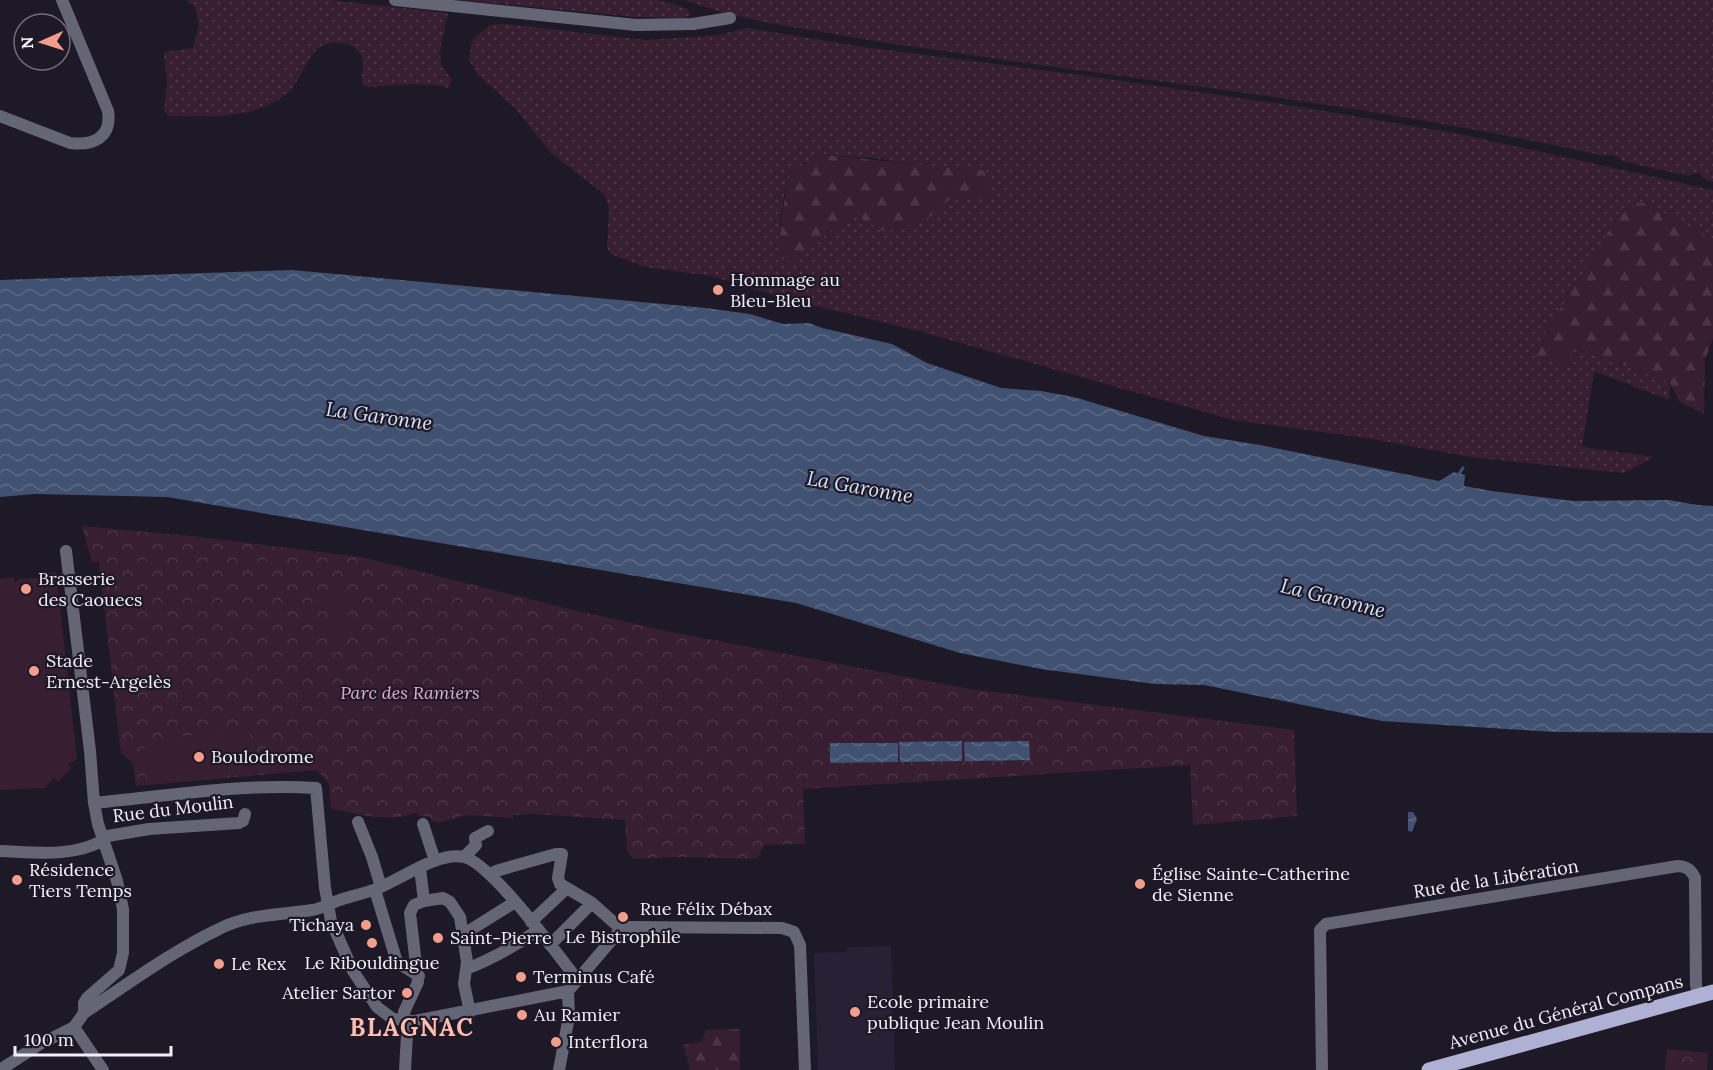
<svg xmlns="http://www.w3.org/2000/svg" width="1713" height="1070" viewBox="0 0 1713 1070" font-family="Lora,serif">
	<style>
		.built { fill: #282135 }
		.grass { fill: url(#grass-dots); fill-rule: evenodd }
		.forest { fill: url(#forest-firs) }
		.park { fill: url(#park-crowns) }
		.pitch { fill: #371f31 }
		.water { fill: url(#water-waves) }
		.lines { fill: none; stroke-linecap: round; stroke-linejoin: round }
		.stream { stroke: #405171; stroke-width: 3 }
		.minor { stroke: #646676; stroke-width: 12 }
		.major { stroke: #aeb1d3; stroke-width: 15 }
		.poi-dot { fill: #f49d8c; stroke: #1e1927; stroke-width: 2 }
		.labels { text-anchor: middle; stroke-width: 4.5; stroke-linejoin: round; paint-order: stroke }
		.poi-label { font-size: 18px; fill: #f2eff9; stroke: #1e1927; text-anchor: start }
		.park-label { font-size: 18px; font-style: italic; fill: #e3a9d3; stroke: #1e1927 }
		.street-label { font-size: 18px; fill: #f2eff9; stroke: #1e1927 }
		.water-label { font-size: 20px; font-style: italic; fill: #d4e1f8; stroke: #1e1927 }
		.district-label { font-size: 24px; font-weight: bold; letter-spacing: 1.5px; fill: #ffbcaf; stroke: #1e1927 }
	</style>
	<defs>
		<pattern id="grass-dots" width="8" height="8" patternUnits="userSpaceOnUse" patternTransform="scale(1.5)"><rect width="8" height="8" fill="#371f31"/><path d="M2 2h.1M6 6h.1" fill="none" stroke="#4b3545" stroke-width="1.8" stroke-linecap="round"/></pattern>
		<pattern id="forest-firs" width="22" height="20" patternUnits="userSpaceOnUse" patternTransform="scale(1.5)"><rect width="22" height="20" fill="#371f31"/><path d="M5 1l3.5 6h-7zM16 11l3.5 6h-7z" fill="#4b3545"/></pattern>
		<pattern id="park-crowns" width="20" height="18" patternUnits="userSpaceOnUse" patternTransform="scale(1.5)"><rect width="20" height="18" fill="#371f31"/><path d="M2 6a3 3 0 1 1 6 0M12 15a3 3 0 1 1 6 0" fill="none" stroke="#4b3545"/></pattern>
		<pattern id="water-waves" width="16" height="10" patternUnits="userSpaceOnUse" patternTransform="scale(1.5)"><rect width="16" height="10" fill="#405171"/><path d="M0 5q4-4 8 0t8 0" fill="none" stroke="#5c6a86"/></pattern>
	</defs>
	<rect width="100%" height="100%" fill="#1e1927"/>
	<path class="built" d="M 891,946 L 895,1070 L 818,1070 L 814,953 L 847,952 L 848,947 Z"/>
	<path class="grass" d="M 185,0 L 329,0 L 448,13 L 440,50 L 441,64 L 452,80 L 448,88 C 431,81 388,86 368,87 L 362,84 C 361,75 365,65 362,57 C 360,51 354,47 349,45 C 313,33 309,65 293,87 C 289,92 282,97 276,101 C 243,120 204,116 168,116 L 164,110 L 167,83 L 164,52 L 193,48 L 199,25 L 195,7 Z
		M 461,0 L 659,0 L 686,8 L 691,15 L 683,18 L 635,17 Z
		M 685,0 L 1713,0 L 1713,182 L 1706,180 L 1698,172 L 1688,176 L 1625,162 C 1617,157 1613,154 1604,156 C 1409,112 1209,88 1011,61 C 946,51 881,43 817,31 C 772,24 727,16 685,0 Z
		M 506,24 L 645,40 L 720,35 L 747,28 L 864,47 L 1080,75 L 1301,107 L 1459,134 L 1713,190 L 1713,239 L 1644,203 L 1533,354 L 1567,365 L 1573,346 L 1670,383 L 1669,400 L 1594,371 L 1582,447 L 1654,457 L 1624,473 L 1470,457 L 1367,438 L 1233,420 L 915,330 L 783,298 L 712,276 L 644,267 L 611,254 L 607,248 L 609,209 L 605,195 L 551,153 L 514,107 L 478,75 L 469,60 L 472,40 L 490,25 ZM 822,155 L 872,158 L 947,169 L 973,199 L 954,196 L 926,220 L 885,232 L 855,215 L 809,246 L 780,226 L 784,196 L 791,171 Z"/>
	<path class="forest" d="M 822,155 C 877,159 931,168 985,170 L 991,182 L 989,197 L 973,199 L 954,196 L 926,220 L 885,232 L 855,215 L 809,246 L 796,263 L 780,258 C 780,227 783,200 791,171 Z
		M 1644,203 L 1713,239 L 1713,338 L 1705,359 L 1704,414 L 1680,402 L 1670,383 L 1574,346 L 1567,365 L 1532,354 L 1626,204 Z
		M 740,1029 L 740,1070 L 688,1070 L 690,1068 L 683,1045 L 701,1042 L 706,1030 Z"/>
	<path class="park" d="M 82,526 L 201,537 L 361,557 L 578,611 L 671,632 L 970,689 L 1294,730 L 1297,816 L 1193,825 L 1190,765 L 803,789 L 805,844 L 764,845 L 757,859 L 676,857 L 633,859 L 627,851 L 625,820 L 534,814 L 513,815 L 513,818 L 466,815 L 439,823 L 434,822 L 430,817 L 419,816 L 415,813 C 388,823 358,814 331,809 L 329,784 L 317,770 L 136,786 L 133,763 L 121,753 L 99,562 L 92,562 Z
		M 1667,1049 L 1708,1053 L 1707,1070 L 1665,1070 Z"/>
	<path class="pitch" d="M 56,572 L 77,759 L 68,764 L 71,768 L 58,781 L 54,778 L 45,788 L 0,790 L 0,579 L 14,577 L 14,582 L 18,581 L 18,579 L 38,578 L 40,574 Z
		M 346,596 L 349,629 L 331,631 L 328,598 Z
		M 249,730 L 254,773 L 148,783 L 144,740 Z"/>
	<path class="water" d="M 292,270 L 706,308 L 750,314 L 783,324 L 809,323 L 822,328 L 892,344 L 927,363 L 1001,388 L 1041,391 L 1074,397 L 1204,436 L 1260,445 L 1439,481 L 1454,472 L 1465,475 L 1464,486 L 1492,491 L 1573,501 L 1669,500 L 1697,505 L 1713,506 L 1713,733 L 1554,732 L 1382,721 L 1204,685 L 1155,684 L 1041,669 L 960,653 L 796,603 L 167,497 L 35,494 L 0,497 L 0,280 Z
		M 962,741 L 962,761 L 900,762 L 899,742 Z
		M 1029,741 L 1030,760 L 965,761 L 964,742 Z
		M 830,743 L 898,743 L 898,762 L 830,763 Z
		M 1408,812 L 1413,812 L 1417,819 L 1412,832 L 1408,831 Z"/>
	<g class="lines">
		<path class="stream" d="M 1457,477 L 1463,468"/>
		<path class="minor" d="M 395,0 L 636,25 L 693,24 L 730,18
			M 0,116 L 70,143 C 94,146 112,137 108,111 L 62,0
			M 66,551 L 90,751 L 94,803 L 98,824 L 117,881 L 123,909 L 123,953 L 119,970 L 87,998 L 84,1003 L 84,1013 L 74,1027
			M 94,803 C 168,796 243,783 316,788 L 325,888 L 331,921 L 353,971 L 377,1007 L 393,1019 L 415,1021 L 568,991 L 621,929
			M 358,822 L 372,857 L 381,887
			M 423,824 L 435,861
			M 102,837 L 149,829 L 239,823 L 243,821 L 245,814
			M 0,851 C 32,852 74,858 103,840
			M 464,857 L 476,845 L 475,838 L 488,831
			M 420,868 L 424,901
			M 491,875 L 496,871 L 556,854 L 562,854 L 558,878 L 560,884 L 592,903 L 621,929
			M 375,890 L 396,959 L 401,965 L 419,976
			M 531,922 L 567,888
			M 621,929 L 629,927 L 782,928 L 794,932 L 800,945 L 805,1070
			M 464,934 L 515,902
			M 550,945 L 592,903
			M 466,969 C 492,959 515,946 538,930
			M 84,1013 C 128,984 171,952 219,929 C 248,914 280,915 312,910 C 321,909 328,904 337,901 C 350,896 363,894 376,889 C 400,880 438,851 464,857 C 492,864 557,954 577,979
			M 74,1027 L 103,1070
			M 0,1070 L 40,1044 L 74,1027
			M 405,1070 L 407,1035 L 404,1012 L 418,982 L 410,913 L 414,905 L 424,901 L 443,898 L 450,902 L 460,917 L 467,962 L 464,984 L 470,1012
			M 559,1070 L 569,1016 L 568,991
			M 1322,1070 L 1320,930 L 1326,924 L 1678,866 C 1688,867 1691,870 1695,878 L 1696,985 L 1698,996"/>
		<path class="major" d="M 1429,1070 L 1713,992"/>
	</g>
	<g class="poi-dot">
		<circle cx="718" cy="290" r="6"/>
		<circle cx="26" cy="589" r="6"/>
		<circle cx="34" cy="671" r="6"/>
		<circle cx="199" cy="757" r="6"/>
		<circle cx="17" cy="880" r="6"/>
		<circle cx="1140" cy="884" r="6"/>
		<circle cx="623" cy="917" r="6"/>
		<circle cx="366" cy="925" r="6"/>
		<circle cx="438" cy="938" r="6"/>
		<circle cx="372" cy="943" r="6"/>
		<circle cx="219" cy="964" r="6"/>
		<circle cx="521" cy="977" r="6"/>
		<circle cx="407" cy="993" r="6"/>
		<circle cx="855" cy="1012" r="6"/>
		<circle cx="522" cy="1015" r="6"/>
		<circle cx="556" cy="1042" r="6"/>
	</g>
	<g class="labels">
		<g class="poi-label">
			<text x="730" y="286">Hommage au<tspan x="730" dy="21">Bleu-Bleu</tspan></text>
			<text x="38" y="585">Brasserie<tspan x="38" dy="21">des Caouecs</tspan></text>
			<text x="46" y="667">Stade<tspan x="46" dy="21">Ernest-Argelès</tspan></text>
			<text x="211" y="763">Boulodrome</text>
			<text x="29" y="876">Résidence<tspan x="29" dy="21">Tiers Temps</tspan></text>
			<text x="1152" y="880">Église Sainte-Catherine<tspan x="1152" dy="21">de Sienne</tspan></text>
			<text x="354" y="931" text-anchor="end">Tichaya</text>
			<text x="623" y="943" text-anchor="middle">Le Bistrophile</text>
			<text x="450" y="944">Saint-Pierre</text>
			<text x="372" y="969" text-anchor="middle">Le Ribouldingue</text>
			<text x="231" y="970">Le Rex</text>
			<text x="533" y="983">Terminus Café</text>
			<text x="395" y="999" text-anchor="end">Atelier Sartor</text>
			<text x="867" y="1008">Ecole primaire<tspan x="867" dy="21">publique Jean Moulin</tspan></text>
			<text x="534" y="1021">Au Ramier</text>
			<text x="568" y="1048">Interflora</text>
		</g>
		<g class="park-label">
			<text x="410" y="699">Parc des Ramiers</text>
		</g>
		<g class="street-label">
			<text transform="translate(173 809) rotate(-7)" y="6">Rue du Moulin</text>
			<text transform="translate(1496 879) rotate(-9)" y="6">Rue de la Libération</text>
			<text x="706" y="915">Rue Félix Débax</text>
			<text transform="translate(1566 1012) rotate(-15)" y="6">Avenue du Général Compans</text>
		</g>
		<g class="water-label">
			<text transform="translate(379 416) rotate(8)" y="7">La Garonne</text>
			<text transform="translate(860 487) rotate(10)" y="7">La Garonne</text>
			<text transform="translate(1333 598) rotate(14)" y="7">La Garonne</text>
		</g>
		<g class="district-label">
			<text x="412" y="1036">BLAGNAC</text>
		</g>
	</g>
	<g transform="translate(42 42) rotate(267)"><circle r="28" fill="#1e1927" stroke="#736f7b" stroke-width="1.5"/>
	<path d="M0-4.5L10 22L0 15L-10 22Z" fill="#f49d8c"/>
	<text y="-9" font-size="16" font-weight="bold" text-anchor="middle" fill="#f2eff9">N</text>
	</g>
	<path d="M15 1046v9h156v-9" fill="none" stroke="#f2eff9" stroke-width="3"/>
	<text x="24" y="1046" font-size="18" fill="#f2eff9" stroke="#1e1927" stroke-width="4.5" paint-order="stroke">100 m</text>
</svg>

□ □ □ □ □ □ □

■ **The problem**:
Check the listing above for "labels". Show every line where it turns up.

■ **Reply**:
		.labels { text-anchor: middle; stroke-width: 4.5; stroke-linejoin: round; paint-order: stroke }
	<g class="labels">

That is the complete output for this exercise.